• **YOUR OBJECTIVE**
When you retype the entries, keep each one exact and leave out the pictures.

(Extracted page text data)
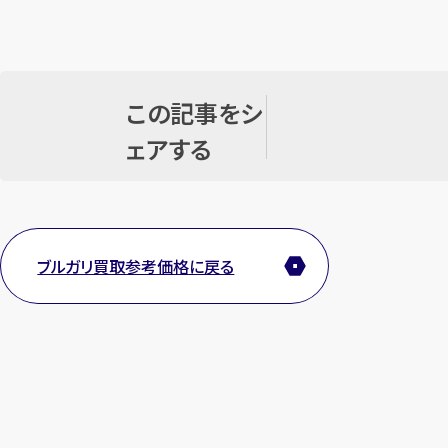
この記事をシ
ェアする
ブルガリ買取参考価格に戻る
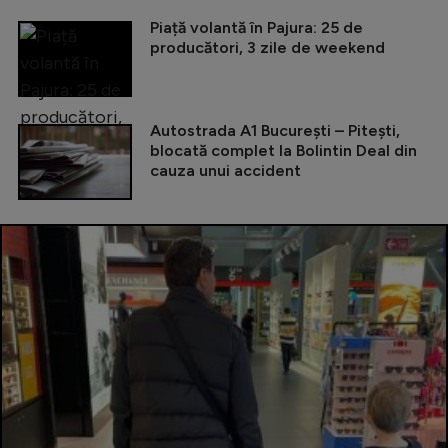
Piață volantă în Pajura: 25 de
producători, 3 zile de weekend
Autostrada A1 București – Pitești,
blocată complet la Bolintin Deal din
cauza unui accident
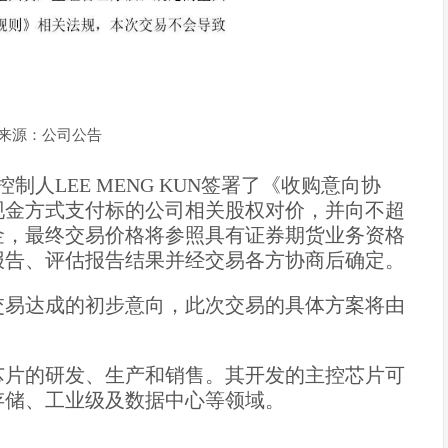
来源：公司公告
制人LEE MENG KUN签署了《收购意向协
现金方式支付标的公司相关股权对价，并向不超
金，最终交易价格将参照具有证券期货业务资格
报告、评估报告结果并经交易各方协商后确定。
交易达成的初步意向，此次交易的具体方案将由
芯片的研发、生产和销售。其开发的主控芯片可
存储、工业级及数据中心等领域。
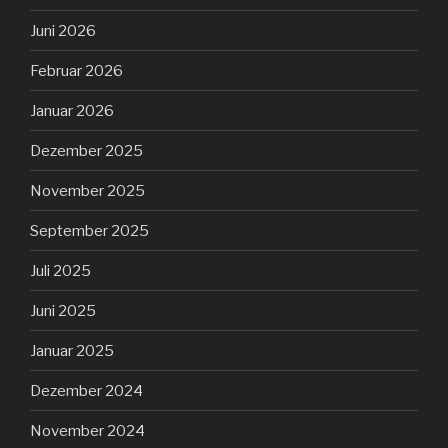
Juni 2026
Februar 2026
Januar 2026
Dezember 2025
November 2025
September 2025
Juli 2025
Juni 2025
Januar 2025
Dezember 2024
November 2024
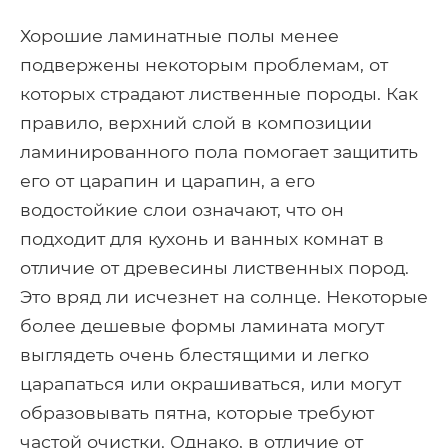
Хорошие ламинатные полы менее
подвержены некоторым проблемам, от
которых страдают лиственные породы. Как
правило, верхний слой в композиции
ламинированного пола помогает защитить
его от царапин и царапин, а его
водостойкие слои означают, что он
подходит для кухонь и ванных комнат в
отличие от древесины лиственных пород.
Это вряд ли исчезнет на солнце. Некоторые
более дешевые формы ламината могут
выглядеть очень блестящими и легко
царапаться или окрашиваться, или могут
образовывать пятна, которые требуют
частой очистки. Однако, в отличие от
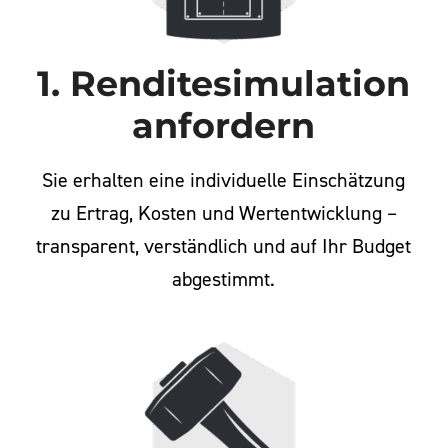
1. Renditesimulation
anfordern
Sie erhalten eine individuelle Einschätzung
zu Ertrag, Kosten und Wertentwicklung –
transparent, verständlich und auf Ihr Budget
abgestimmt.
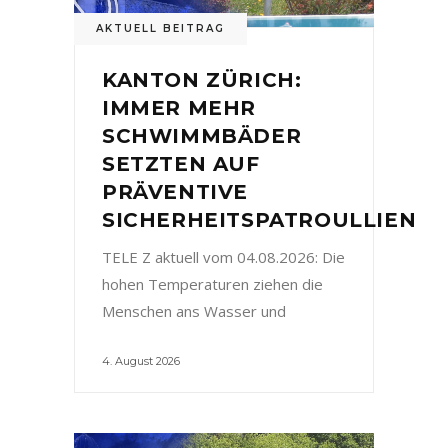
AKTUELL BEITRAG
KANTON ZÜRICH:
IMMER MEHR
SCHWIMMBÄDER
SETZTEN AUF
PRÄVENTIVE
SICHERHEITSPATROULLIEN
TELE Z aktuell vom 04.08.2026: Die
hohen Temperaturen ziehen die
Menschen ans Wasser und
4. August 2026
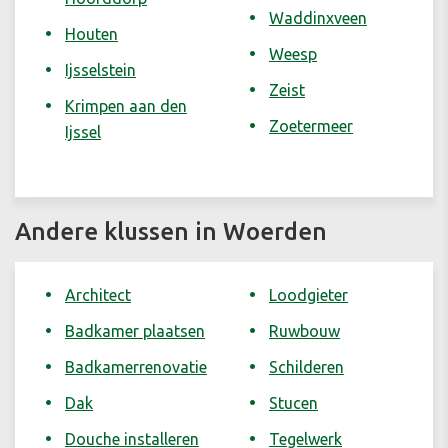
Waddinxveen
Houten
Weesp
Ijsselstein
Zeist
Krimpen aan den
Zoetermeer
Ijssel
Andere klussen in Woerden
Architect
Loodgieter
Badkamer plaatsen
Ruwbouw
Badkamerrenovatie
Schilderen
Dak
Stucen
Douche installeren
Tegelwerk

• **EXERCISE RESPONSE**
この記事をシ
ェアする
ブルガリ買取参考価格に戻る
Piață volantă în Pajura: 25 de
producători, 3 zile de weekend
Autostrada A1 București – Pitești,
blocată complet la Bolintin Deal din
cauza unui accident
来源：公司公告
制人LEE MENG KUN签署了《收购意向协
现金方式支付标的公司相关股权对价，并向不超
金，最终交易价格将参照具有证券期货业务资格
报告、评估报告结果并经交易各方协商后确定。
交易达成的初步意向，此次交易的具体方案将由
芯片的研发、生产和销售。其开发的主控芯片可
存储、工业级及数据中心等领域。
Juni 2026
Februar 2026
Januar 2026
Dezember 2025
November 2025
September 2025
Juli 2025
Juni 2025
Januar 2025
Dezember 2024
November 2024
Хорошие ламинатные полы менее
подвержены некоторым проблемам, от
которых страдают лиственные породы. Как
правило, верхний слой в композиции
ламинированного пола помогает защитить
его от царапин и царапин, а его
водостойкие слои означают, что он
подходит для кухонь и ванных комнат в
отличие от древесины лиственных пород.
Это вряд ли исчезнет на солнце. Некоторые
более дешевые формы ламината могут
выглядеть очень блестящими и легко
царапаться или окрашиваться, или могут
образовывать пятна, которые требуют
частой очистки. Однако, в отличие от
1. Renditesimulation
anfordern
Sie erhalten eine individuelle Einschätzung
zu Ertrag, Kosten und Wertentwicklung –
transparent, verständlich und auf Ihr Budget
abgestimmt.
AKTUELL BEITRAG
KANTON ZÜRICH:
IMMER MEHR
SCHWIMMBÄDER
SETZTEN AUF
PRÄVENTIVE
SICHERHEITSPATROULLIEN
TELE Z aktuell vom 04.08.2026: Die
hohen Temperaturen ziehen die
Menschen ans Wasser und
4. August 2026
Waddinxveen
Houten
Weesp
Ijsselstein
Zeist
Krimpen aan den
Zoetermeer
Ijssel
Andere klussen in Woerden
Architect
Loodgieter
Badkamer plaatsen
Ruwbouw
Badkamerrenovatie
Schilderen
Dak
Stucen
Douche installeren
Tegelwerk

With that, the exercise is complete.